The film’s fans include Oscar-winning director Martin Scorcese (The Irishman, Taxi Driver), who wrote, “He shot it on black-and-white 16mm, with non-actors speaking Amharic, during two weeks of his summer vacation, on the run and in the midst of a civil war. It was after the overthrow of Haile Selassie and right before a military dictatorship was installed. Difficult conditions, you might say. That sense of monumental effort pervades every frame of Harvest: 3,000 Years. It has a particular kind of urgency that few pictures possess. This is the story of an entire people, and its collective longing for justice and good faith. An epic, not in scale but in emotional and political scope.”

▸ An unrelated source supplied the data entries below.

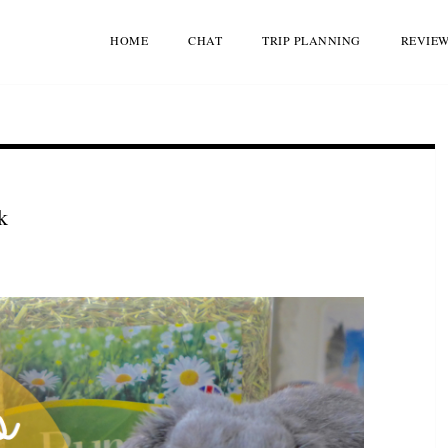
HOME
CHAT
TRIP PLANNING
REVIE
k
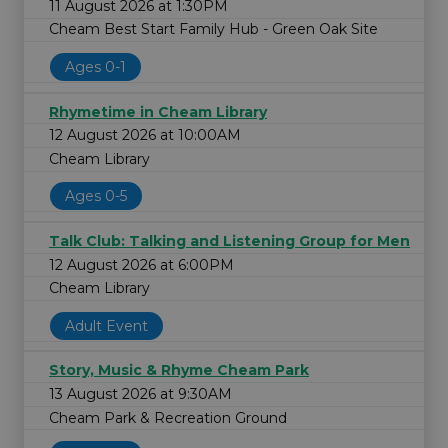
11 August 2026 at 1:30PM
Cheam Best Start Family Hub - Green Oak Site
Ages 0-1
Rhymetime in Cheam Library
12 August 2026 at 10:00AM
Cheam Library
Ages 0-5
Talk Club: Talking and Listening Group for Men
12 August 2026 at 6:00PM
Cheam Library
Adult Event
Story, Music & Rhyme Cheam Park
13 August 2026 at 9:30AM
Cheam Park & Recreation Ground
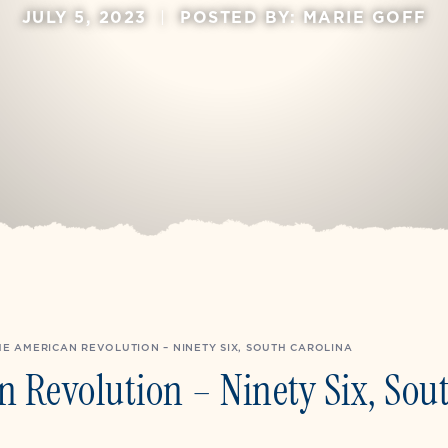
JULY 5, 2023
|
POSTED BY: MARIE GOFF
E AMERICAN REVOLUTION – NINETY SIX, SOUTH CAROLINA
 Revolution – Ninety Six, Sou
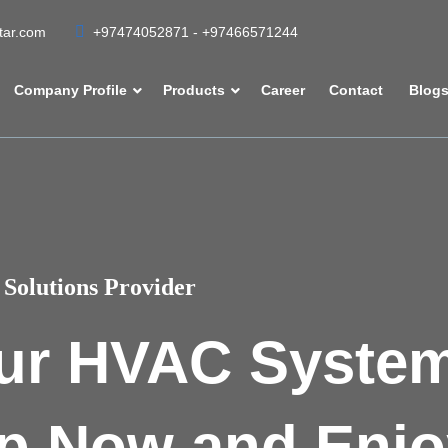
atar.com
+97474052871 - +97466571244
Company Profile
Products
Career
Contact
Blog
Solutions Provider
ur HVAC Syste
p Now and Enjo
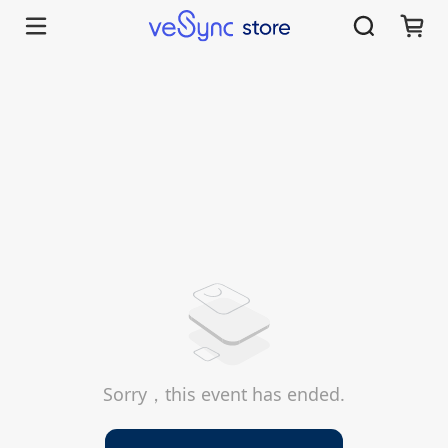
Sorry，this event has ended.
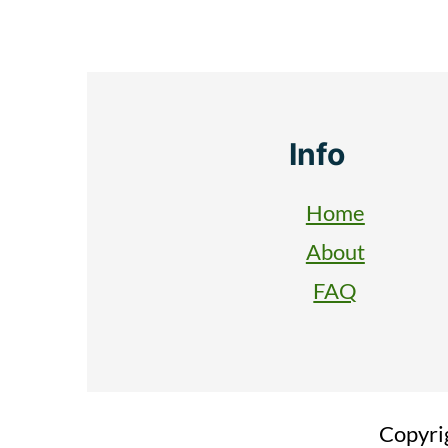
Footer
Info
Home
About
FAQ
Copyri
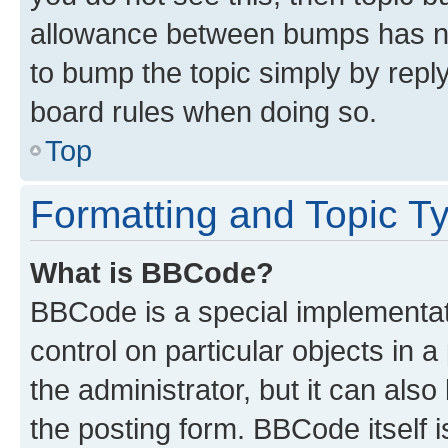
allowance between bumps has not
to bump the topic simply by reply
board rules when doing so.
Top
Formatting and Topic T
What is BBCode?
BBCode is a special implementati
control on particular objects in 
the administrator, but it can als
the posting form. BBCode itself i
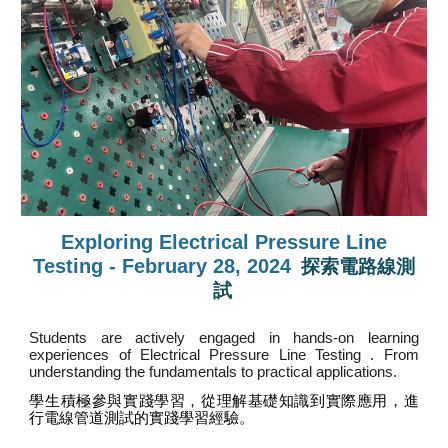
Exploring Electrical Pressure Line
Testing - February 28, 2024
探索電路線測
試
Students are actively engaged in hands-on learning
experiences of Electrical Pressure Line Testing . From
understanding the fundamentals to practical applications
.
學生積極參與實踐學習，從理解基礎知識到實際應用，進
行電線管道測試的實踐學習經驗。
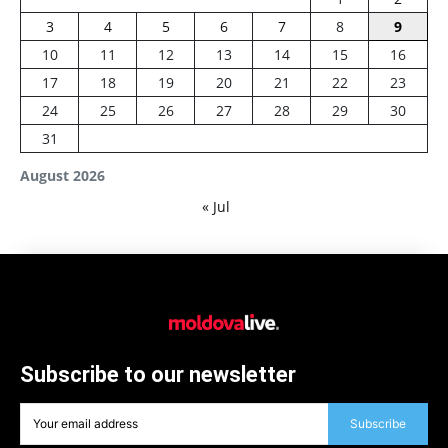
3
4
5
6
7
8
9
10
11
12
13
14
15
16
17
18
19
20
21
22
23
24
25
26
27
28
29
30
31
August 2026
« Jul
Subscribe to our newsletter
Subscribe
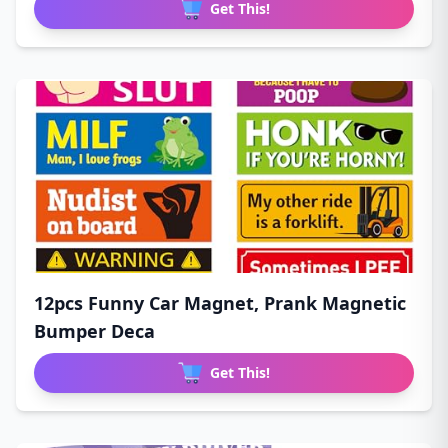
Get This!
12pcs Funny Car Magnet, Prank Magnetic
Bumper Deca
Get This!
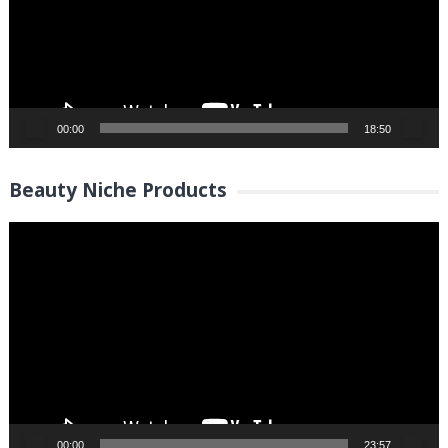
00:00
18:50
Beauty Niche Products
Video
Player
00:00
23:57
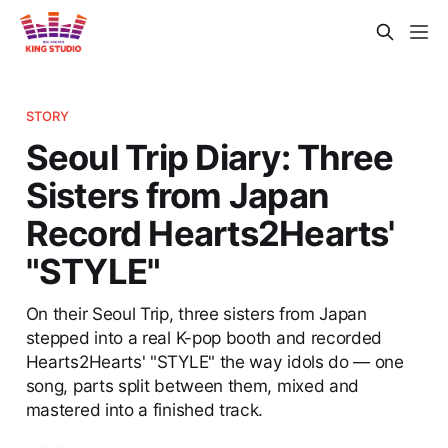
STORY
Seoul Trip Diary: Three
Sisters from Japan
Record Hearts2Hearts'
"STYLE"
On their Seoul Trip, three sisters from Japan
stepped into a real K-pop booth and recorded
Hearts2Hearts' "STYLE" the way idols do — one
song, parts split between them, mixed and
mastered into a finished track.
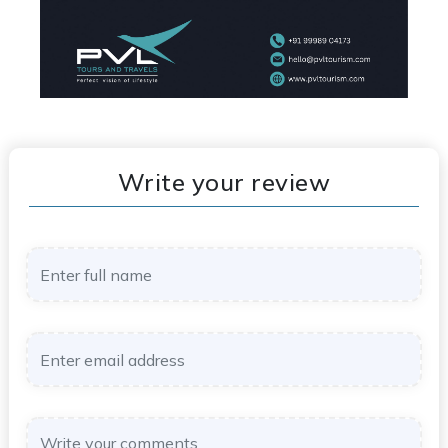
Write your review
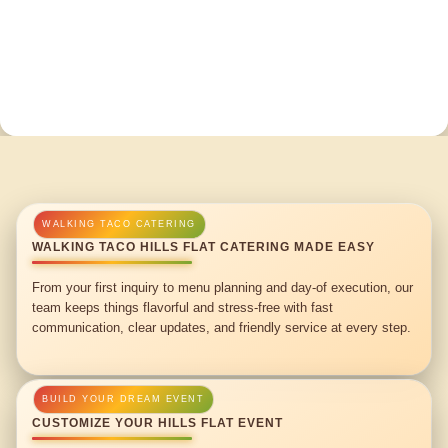
WALKING TACO HILLS FLAT CATERING MADE EASY
From your first inquiry to menu planning and day-of execution, our
team keeps things flavorful and stress-free with fast
communication, clear updates, and friendly service at every step.
CUSTOMIZE YOUR HILLS FLAT EVENT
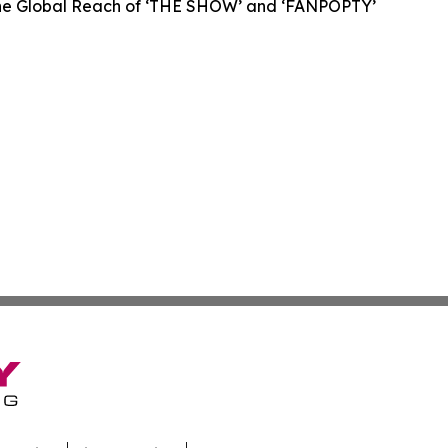
 the Global Reach of ‘THE SHOW’ and ‘FANPOPTY’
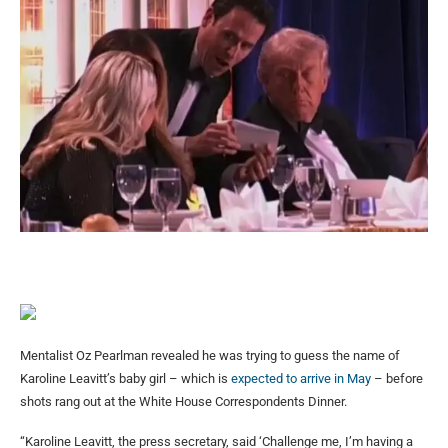
Mentalist Oz Pearlman revealed he was trying to guess the name of
Karoline Leavitt’s baby girl – which is
expected to arrive in May
– before
shots rang out at the White House Correspondents Dinner.
“Karoline Leavitt, the press secretary, said ‘Challenge me, I’m having a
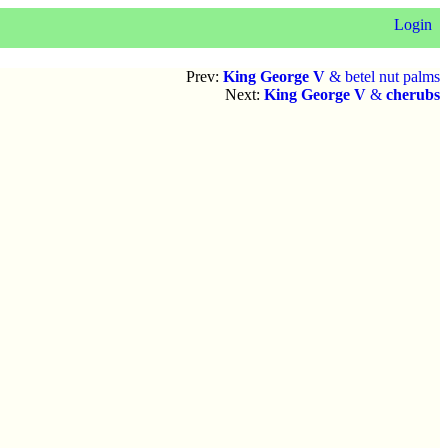
Login
Prev:
King George V
& betel nut palms
Next:
King George V
&
cherubs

As Oscar-nominated director, Ava Du Vernay (Selma, 13th, When They See Us) tweeted, “He is a beacon to me and many. A true cinematic revolutionary.”
Umakoti Wethu | Stream now, first on Showmax
In Umakoti Wethu, SAFTA and Africa Movie Academy Award Best Actress winner Fulu Mugovhani gives another prize-worthy performance as Khathu, a Venda woman struggling to conceive, who finds herself in crisis when her Zulu husband’s new job takes them back to KwaZulu-Natal, his overbearing mother, and his old flame.
SAFTA nominee Melusi Mbele (Isibaya) co-stars as her husband Sizwe, with rising star Kwanele Mthethwa (Isithembiso, Abomama S2) delivering a breakthrough performance as Nobuhle, the woman caught in the middle of this polygamous love triangle with a twist. Duduzile Ngcobo (Durban Gen, eHostela, Uzalo) also features as Khathu’s disapproving mother-in-law.
Beyond Black Productions executive producer Moeketsi Moeketsi says Umakoti Wethu is an attempt to “pay homage to a beautiful part of the isiZulu culture while in the same breath giving voice to those individuals that may not always be heard within that same culture.”